Insurance companies are evil.

Go read this story, and in particular pay attention to this paragraph, which talks about a hypothetical attempt to pay out of pocket for care denied by the insurer:

But we soon learned another sinister result of hyper-privatization of health insurance—even if we had the excessive means to pay the hundreds of thousands of dollars out of pocket, the hospital would not accept the funds. Why? The industry is such that not only do insurance companies deny 51% of claims, they have enacted policies forbidding people from paying for the critical medication they need out of pocket, lest the insurance company lose control and revenue. “Either you pay us, or you pay no one,” is a line you’d expect out of a mafia handbook—not out of a health provider. This is not health insurance, this is health exploitation.

Single payer now.

It turns out, “sucks” is relative

I’m not an NFL fan, but it has not escaped my notice that Detroit is doing well this year.

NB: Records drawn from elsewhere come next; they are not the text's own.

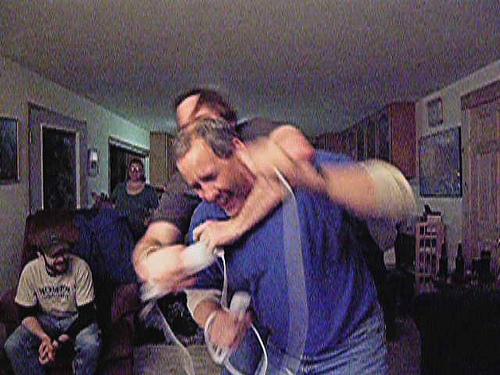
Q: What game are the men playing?
A: Wii.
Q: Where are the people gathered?
A: In a home.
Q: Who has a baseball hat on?
A: The seated man.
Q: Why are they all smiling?
A: They are having fun.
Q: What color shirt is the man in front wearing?
A: Blue.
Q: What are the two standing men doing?
A: Wrestling.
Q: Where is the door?
A: On the right.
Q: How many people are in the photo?
A: 4.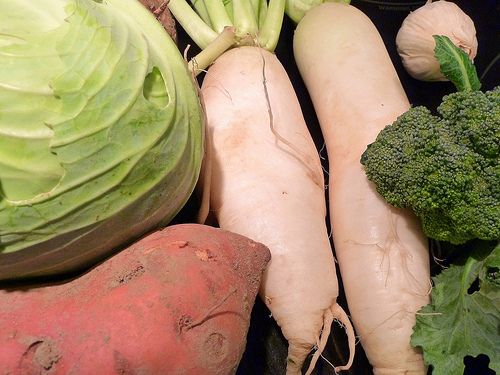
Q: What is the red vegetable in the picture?
A: Sweet potato.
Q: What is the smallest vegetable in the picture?
A: Garlic.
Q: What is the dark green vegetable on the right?
A: Broccoli.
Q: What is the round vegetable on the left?
A: A cabbage.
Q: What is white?
A: Turnip.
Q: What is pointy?
A: Veggie.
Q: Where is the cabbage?
A: With other veggies.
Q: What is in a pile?
A: Veggies.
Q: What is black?
A: Table.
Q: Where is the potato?
A: In the pile.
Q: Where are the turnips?
A: In the pile.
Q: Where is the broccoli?
A: In the pile.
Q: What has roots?
A: Sweet potato.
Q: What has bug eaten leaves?
A: Cabbage.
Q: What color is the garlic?
A: White.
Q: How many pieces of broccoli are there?
A: One.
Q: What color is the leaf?
A: Green.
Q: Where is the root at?
A: On the top of the parsnip.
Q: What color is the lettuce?
A: Green.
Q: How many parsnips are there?
A: Two.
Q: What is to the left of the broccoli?
A: Parsnip.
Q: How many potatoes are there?
A: One.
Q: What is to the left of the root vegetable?
A: Lettuce.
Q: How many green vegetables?
A: 3.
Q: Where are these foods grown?
A: Farm.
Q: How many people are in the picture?
A: 0.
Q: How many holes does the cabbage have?
A: 1.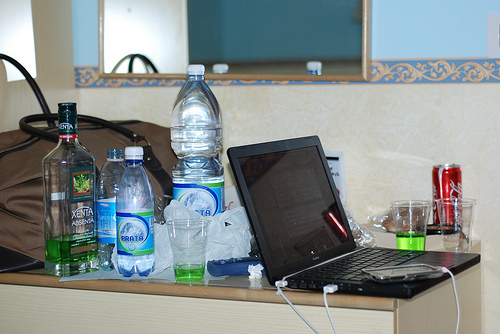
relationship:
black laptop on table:
[225, 133, 480, 301] [0, 222, 480, 332]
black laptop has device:
[225, 133, 480, 301] [358, 255, 448, 280]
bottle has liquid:
[44, 99, 100, 278] [45, 151, 99, 281]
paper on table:
[247, 259, 269, 290] [1, 266, 486, 329]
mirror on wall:
[105, 1, 366, 77] [69, 0, 499, 85]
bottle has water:
[167, 60, 227, 219] [168, 85, 218, 210]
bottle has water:
[112, 141, 157, 279] [168, 85, 218, 210]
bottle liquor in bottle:
[41, 230, 96, 276] [37, 94, 99, 281]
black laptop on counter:
[225, 133, 480, 301] [0, 253, 481, 330]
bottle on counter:
[44, 99, 100, 274] [0, 253, 481, 330]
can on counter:
[427, 163, 465, 226] [4, 224, 480, 321]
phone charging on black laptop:
[366, 255, 442, 282] [225, 133, 480, 301]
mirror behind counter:
[185, 1, 363, 63] [0, 253, 481, 330]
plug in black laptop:
[321, 283, 343, 331] [225, 133, 480, 301]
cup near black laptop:
[167, 211, 215, 287] [225, 133, 480, 301]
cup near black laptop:
[389, 193, 433, 250] [225, 133, 480, 301]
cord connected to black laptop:
[273, 278, 315, 332] [225, 133, 480, 301]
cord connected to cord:
[318, 281, 340, 332] [273, 278, 315, 332]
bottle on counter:
[167, 60, 227, 219] [0, 261, 481, 331]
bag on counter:
[2, 94, 192, 272] [0, 261, 481, 331]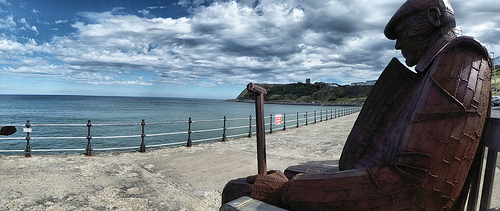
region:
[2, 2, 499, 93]
white clouds in sky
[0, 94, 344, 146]
surface of calm water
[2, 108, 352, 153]
poles on walkway railing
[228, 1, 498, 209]
side of seated statue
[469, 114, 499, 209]
back of bench behind statue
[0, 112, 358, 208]
concrete surface of walkway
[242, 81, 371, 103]
jetty hill overlooking water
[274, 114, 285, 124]
sign on fence rail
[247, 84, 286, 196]
cane in statue hand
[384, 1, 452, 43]
cap on statue head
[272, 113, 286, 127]
Red and white warning sign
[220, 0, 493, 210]
Brown statue of old man sitting on bench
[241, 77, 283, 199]
Brown walking cane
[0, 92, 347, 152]
large body of water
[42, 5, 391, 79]
Puffy white cirrus clouds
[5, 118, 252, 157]
protective gate surrounding the water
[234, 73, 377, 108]
rock water shore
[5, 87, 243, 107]
Water horizon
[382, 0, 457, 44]
old man's hat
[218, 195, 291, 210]
Park bench arm rest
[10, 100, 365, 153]
railing along the boardwalk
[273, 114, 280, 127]
red and white sign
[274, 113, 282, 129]
sign affixed to the railing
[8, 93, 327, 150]
water in front of boardwalk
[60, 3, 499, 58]
clouds gathering in the sky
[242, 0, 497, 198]
bronze statute of a man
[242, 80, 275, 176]
bronze cane that's part of the statute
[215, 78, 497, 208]
bench bronze statute is on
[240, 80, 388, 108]
cliff along the shoreline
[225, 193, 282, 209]
armrest on the bench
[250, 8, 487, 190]
brown metal sculpture of a man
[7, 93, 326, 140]
large body of water past a fence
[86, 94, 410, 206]
sandy beach area in front of fence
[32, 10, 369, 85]
blue sky with white fluffy clouds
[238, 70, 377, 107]
land formation with trees jutting out into the water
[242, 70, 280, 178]
walking stick of the metal man sculpture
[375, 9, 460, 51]
man sculpture's head and hat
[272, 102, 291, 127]
red and white sign on fence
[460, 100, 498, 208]
back of bench sculpture is sitting on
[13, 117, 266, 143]
fence line separating water from land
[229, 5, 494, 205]
brown statue of man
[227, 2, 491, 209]
statue of man on a chair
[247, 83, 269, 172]
walking cane in the man's left hand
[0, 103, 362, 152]
long railing along water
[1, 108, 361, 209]
walkway along the waterfront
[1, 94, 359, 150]
calm blue ocean waters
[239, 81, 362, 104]
green hilly shoreline with a cliff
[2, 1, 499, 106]
mostly cloudy skies above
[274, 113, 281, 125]
red sign on the railing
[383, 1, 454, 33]
golf cap on the statue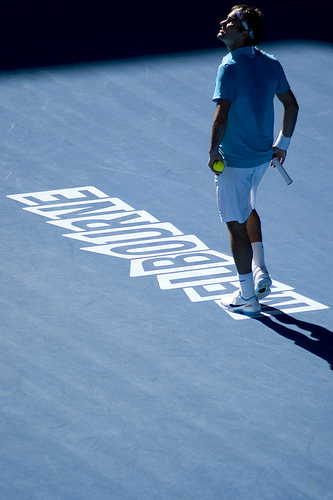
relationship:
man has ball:
[184, 10, 318, 362] [210, 156, 225, 173]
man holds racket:
[184, 10, 318, 362] [272, 156, 293, 186]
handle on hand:
[272, 157, 293, 186] [270, 144, 289, 165]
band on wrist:
[275, 129, 292, 150] [207, 140, 227, 166]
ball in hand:
[214, 158, 226, 173] [204, 150, 227, 176]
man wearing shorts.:
[207, 4, 299, 318] [214, 163, 275, 227]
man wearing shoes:
[207, 4, 299, 318] [200, 246, 292, 325]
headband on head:
[233, 8, 254, 39] [217, 4, 263, 47]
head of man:
[217, 4, 263, 47] [205, 1, 299, 316]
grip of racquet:
[273, 158, 294, 186] [271, 155, 292, 184]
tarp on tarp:
[0, 37, 332, 496] [0, 37, 332, 496]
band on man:
[275, 129, 292, 150] [194, 8, 300, 295]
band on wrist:
[275, 129, 292, 150] [274, 133, 289, 149]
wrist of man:
[274, 133, 289, 149] [194, 8, 300, 295]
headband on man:
[233, 8, 254, 39] [205, 1, 299, 316]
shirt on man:
[215, 3, 298, 165] [205, 1, 299, 316]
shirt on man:
[212, 44, 292, 170] [207, 4, 299, 318]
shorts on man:
[216, 159, 269, 224] [207, 4, 299, 318]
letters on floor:
[5, 186, 330, 321] [0, 296, 332, 497]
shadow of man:
[253, 298, 331, 367] [210, 4, 291, 316]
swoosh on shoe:
[228, 302, 245, 308] [216, 285, 260, 316]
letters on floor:
[1, 176, 332, 346] [2, 132, 332, 385]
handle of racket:
[264, 145, 299, 188] [264, 145, 303, 199]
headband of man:
[224, 0, 299, 60] [207, 4, 299, 318]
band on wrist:
[275, 129, 292, 150] [269, 124, 298, 157]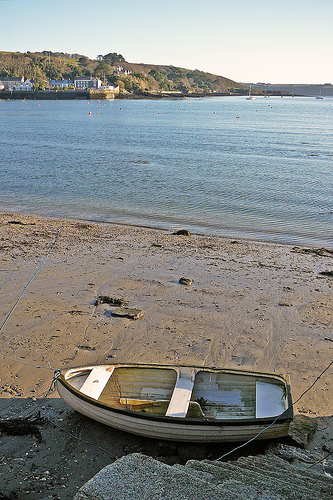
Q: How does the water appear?
A: Calm.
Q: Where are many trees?
A: In the distance.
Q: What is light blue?
A: Sky.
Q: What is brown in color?
A: Sand.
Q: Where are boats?
A: In the water.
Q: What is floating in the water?
A: Boats.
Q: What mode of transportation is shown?
A: Boat.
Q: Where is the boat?
A: Shore.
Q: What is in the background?
A: Hills.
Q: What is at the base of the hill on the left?
A: Buildings.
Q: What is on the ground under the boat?
A: Sand.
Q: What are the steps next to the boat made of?
A: Concrete.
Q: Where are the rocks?
A: In the sand.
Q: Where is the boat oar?
A: In the boat.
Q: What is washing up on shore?
A: Waves.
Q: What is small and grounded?
A: The wooden boat.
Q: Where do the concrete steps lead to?
A: The beach.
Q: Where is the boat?
A: In the sand.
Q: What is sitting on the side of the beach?
A: A boat.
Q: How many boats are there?
A: One.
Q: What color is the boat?
A: White.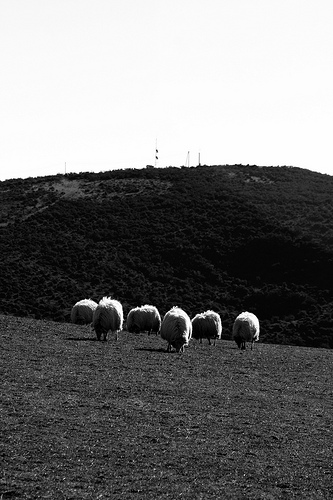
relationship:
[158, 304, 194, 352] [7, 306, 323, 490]
sheep in field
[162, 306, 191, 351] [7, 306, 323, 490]
sheep in field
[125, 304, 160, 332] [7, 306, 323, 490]
sheep in field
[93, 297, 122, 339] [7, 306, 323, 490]
sheep in field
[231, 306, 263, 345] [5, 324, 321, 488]
sheep on grass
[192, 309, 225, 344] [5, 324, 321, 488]
sheep on grass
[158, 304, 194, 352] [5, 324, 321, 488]
sheep on grass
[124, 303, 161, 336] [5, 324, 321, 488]
sheep on grass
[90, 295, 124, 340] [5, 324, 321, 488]
sheep on grass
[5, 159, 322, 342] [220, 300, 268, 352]
mountain behind sheep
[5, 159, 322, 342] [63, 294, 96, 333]
mountain behind sheep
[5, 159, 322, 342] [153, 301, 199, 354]
mountain behind sheep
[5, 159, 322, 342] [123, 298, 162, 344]
mountain behind sheep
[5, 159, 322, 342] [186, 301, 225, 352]
mountain behind sheep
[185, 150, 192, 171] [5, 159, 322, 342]
pole top of mountain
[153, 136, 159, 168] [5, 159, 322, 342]
pole top of mountain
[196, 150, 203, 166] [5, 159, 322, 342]
pole top of mountain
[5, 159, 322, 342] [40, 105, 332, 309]
mountain has vegetation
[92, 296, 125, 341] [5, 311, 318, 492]
sheep eats grass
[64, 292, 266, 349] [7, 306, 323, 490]
group grazing on field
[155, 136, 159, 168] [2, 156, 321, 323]
pole top of hill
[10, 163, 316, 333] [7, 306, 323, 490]
formation before field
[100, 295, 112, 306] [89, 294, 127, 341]
white fur top of sheep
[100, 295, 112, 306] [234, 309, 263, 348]
white fur top of sheep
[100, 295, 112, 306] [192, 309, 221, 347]
white fur top of sheep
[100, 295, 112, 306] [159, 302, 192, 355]
white fur top of sheep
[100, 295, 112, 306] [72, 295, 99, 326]
white fur top of sheep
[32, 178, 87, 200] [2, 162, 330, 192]
spot on hilltop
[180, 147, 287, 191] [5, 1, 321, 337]
hill in background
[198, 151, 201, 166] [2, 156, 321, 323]
pole on hill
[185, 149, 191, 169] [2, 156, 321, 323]
pole on hill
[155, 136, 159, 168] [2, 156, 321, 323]
pole on hill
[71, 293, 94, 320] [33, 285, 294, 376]
sheep in field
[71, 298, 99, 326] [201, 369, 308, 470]
sheep in field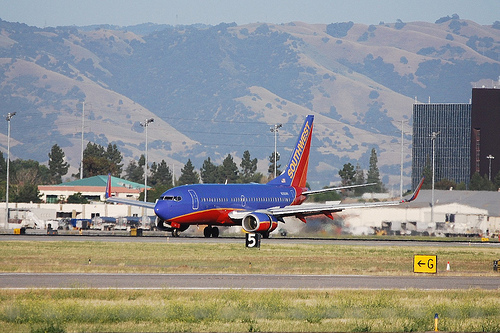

This seems odd to me, as an NFL outsider, because my definite impression is that the Lions have traditionally been helpless.

So I went looking, and found this excellent Wikipedia page, which includes a sortable table of all NFL teams by regular season record.

The table, interestingly, includes a column for games played. There’s a HUGE range here. The OG teams like Chicago, Green Bay, etc, are all over 1400 games at this point — but the newest team, our hometown Houston Texans, are at only 355.

Anyway, a few interesting takeaways:

  • First, the actual RANGE of regular season records is narrower than you might think. The winningest team is, despite my understanding of contemporary performance, Dallas. They’re at .576. The worst is Tampa, at .406.

  • Detroit IS towards the bottom; they’re 26th out of 32 at .455. But that’s pretty close to even, right?

  • The bottom five are, in descending order, Atlanta (.439), Houston, Jacksonville, Arizona (nee St Louis, and with Chicago the only remaining OG team), and Tampa Bay.

  • The “worst” team over .500 is the Rams, at .506, in 16th place.

Playoff records are also available. To probably no one’s surprise, given the Brady years, New England is that the top of that list. They’re at .627 in the postseason, followed by San Francisco (.613), Green Bay (.586), Baltimore (.567), and the Steelers (.563).

At the bottom, we find Cleveland at .353.

This sent me down a rabbit hole, because I thought I remembered that “Cleveland” of today is actually an expansion team, and that the “real” Browns moved to Baltimore to become the Ravens.

This was functionally true at the time (1995), but when Art Modell moved the squad to Baltimore he took the players, personnel, etc., the NFL treated Baltimore as an expansion team and left the Cleveland IP in trust and suspended. The NFL guaranteed that Cleveland would get a new Browns no later than 1999. Sure enough, when Cleveland resumed play in ’99, it was with an expansion draft, but this expansion team got to “inherit” the stats and history of the Browns. So at Wikipedia, Cleveland is credited with a 1950 founding date and 1,053 games played, while Baltimore is treated as a team founded in 1996. This is some serious doublethink bullshit, candidly, but it’s football so whatever.